Conduje hasta South Chicago Avenue para ver los restos de Fly the Flag. La fachada seguía más o menos intacta, pero faltaba un trozo bastante grande de la pared trasera. Había fragmentos de bloques de hormigón desparramados por doquier, como si un gigante borracho hubiese metido la mano por la ventana para arrancar pedazos del edificio. Anduve resbalando sobre ceniza y los restos de las telas y lonas que habían ardido en el incendio. Con el brazo en cabestrillo, mantener el equilibrio no era tarea fácil, y terminé tropezando con una varilla de acero que sobresalía del hormigón, aunque me las ingenié para aterrizar sobre el hombro sano. El dolor hizo que se me saltasen las lágrimas. Si me lastimaba el brazo derecho ya no podría conducir, lo cual supondría que el señor Contreras no se cansaría de repetir «ya te lo dije» hasta la saciedad.

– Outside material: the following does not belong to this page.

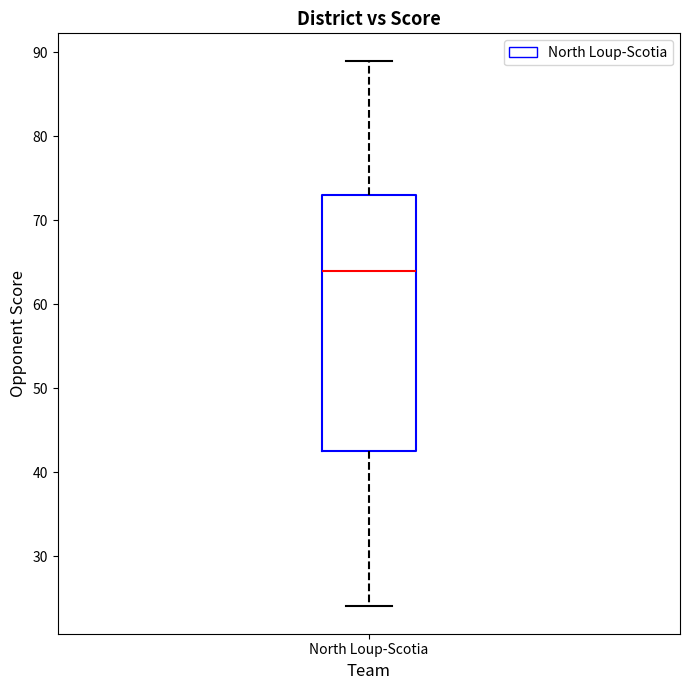

Where does the upper whisker of the box for North Loup-Scotia end on the y-axis? The values are not printed on the chart, so give them approximately, as read against the axis.

89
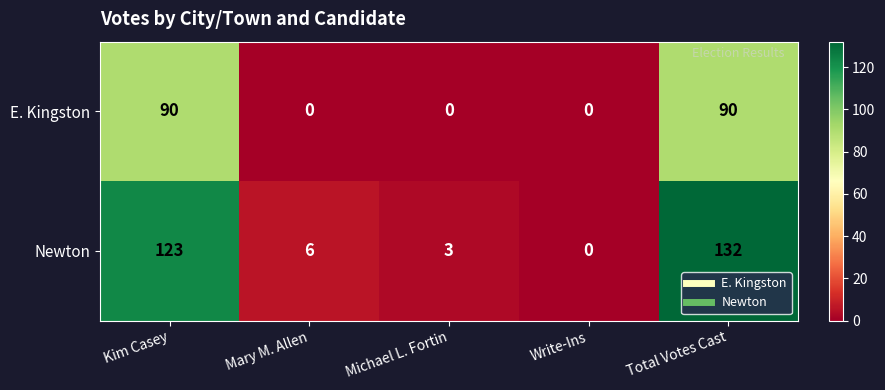

Which series has the largest range (max minus min)?

Newton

Me quedé tumbada sobre los escombros, mirando el cielo plomizo, flexionando el brazo y el hombro derechos. No era más que una magulladura, nada que no pudiera ignorar si me lo proponía. Me volví y me senté en uno de los bloques de hormigón, revolviendo distraídamente los restos que me rodeaban: trozos de cristal, un rollo entero de tela milagrosamente intacto, fragmentos alabeados de metal que quizás habían sido carretes, una jabonera de aluminio con forma de rana…

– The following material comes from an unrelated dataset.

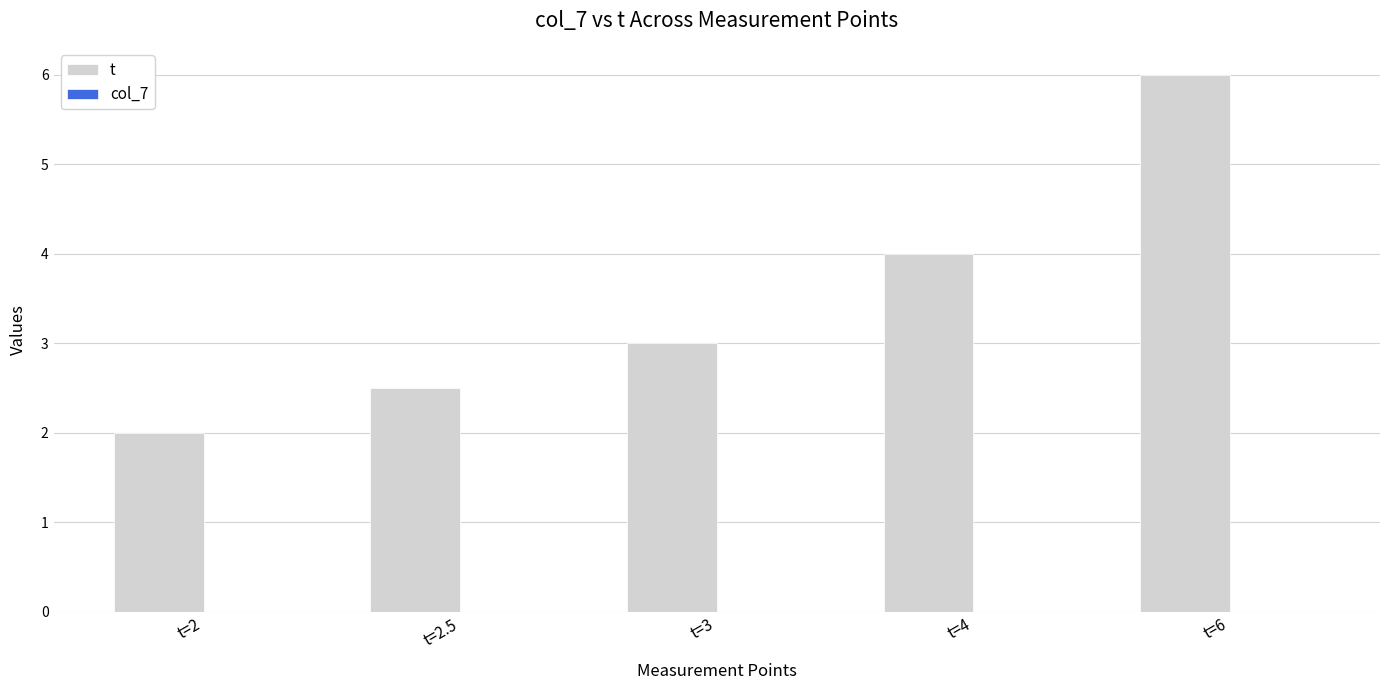

The value of t at t=2 is 3.1. True or false?

False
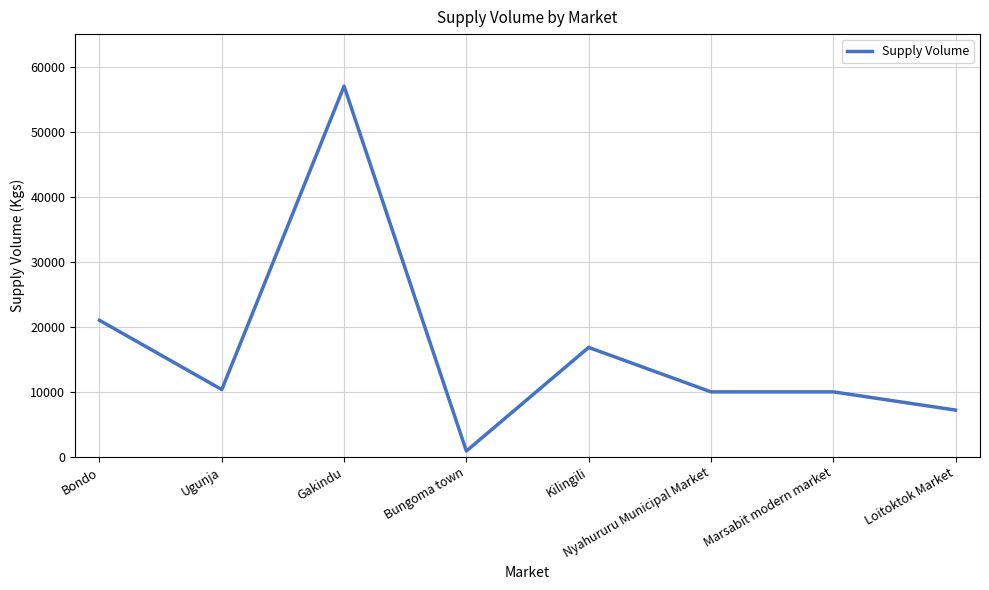

How many lines are shown in the chart?

1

Un momento… Resultaba muy extraño encontrar algo así en semejante lugar, a menos que el cuarto de baño se hubiese hecho añicos y aquello hubiese volado hasta el almacén de telas. Pero el cuarto de baño de la fábrica era un agujero repugnante: no recordaba haber visto nada tan caprichoso como una jabonera en forma de rana. Me la metí en un bolsillo del chaquetón y me puse de pie. Menos mal que para aquella aventura en concreto llevaba vaqueros y zapatillas en lugar de un traje de noche sin espalda: los vaqueros podían meterse en la lavadora.

Me acerqué hasta la pared trasera, pero el aspecto ruinoso del interior me quitó las ganas de entrar a explorar. La fachada estaba intacta, pero el fuego había comenzado en la parte de atrás, en el lado del edificio que daba a la autopista y no se veía desde la calle. Podría haber penetrado trepando hasta el muelle de carga pero para eso necesitaba los dos brazos, y sentí una punzada tremenda en el hombro al intentarlo.

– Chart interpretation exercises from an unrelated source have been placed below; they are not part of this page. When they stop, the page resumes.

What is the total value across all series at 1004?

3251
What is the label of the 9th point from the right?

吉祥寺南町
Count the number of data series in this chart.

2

Regresé al coche frustrada por mi restringida movilidad y me dirigí al norte procurando ir despacio para poder conducir con una sola mano. Cuando llegué a Hyde Park aparqué frente al campus de la Universidad de Chicago y dejé que Peppy persiguiera ardillas durante un rato. A pesar del frío, bastantes estudiantes estaban sentados al aire libre con vasos de café y libros de texto. Peppy efectuó la ronda de rigor mostrando a la gente aquella mirada suya tan conmovedora que parecía decir: «Puedes dar de comer a este perro o volver la página». Antes de que la llamara al orden logró gorronear medio bocadillo de mantequilla de cacahuete.

Una vez que la hube encerrado de nuevo en el coche me dirigí a la vieja facultad de Ciencias Sociales para sacudirme la ceniza de la ropa y lavarme las manos: no podía ir a ver a April como un demonio necrófago salido de Halloween. Al volverme para salir, vi el tajo en el hombro de mi chaquetón de cuando lo cortaron en la sala de urgencias. No parecía un demonio necrófago, pero sí una pordiosera.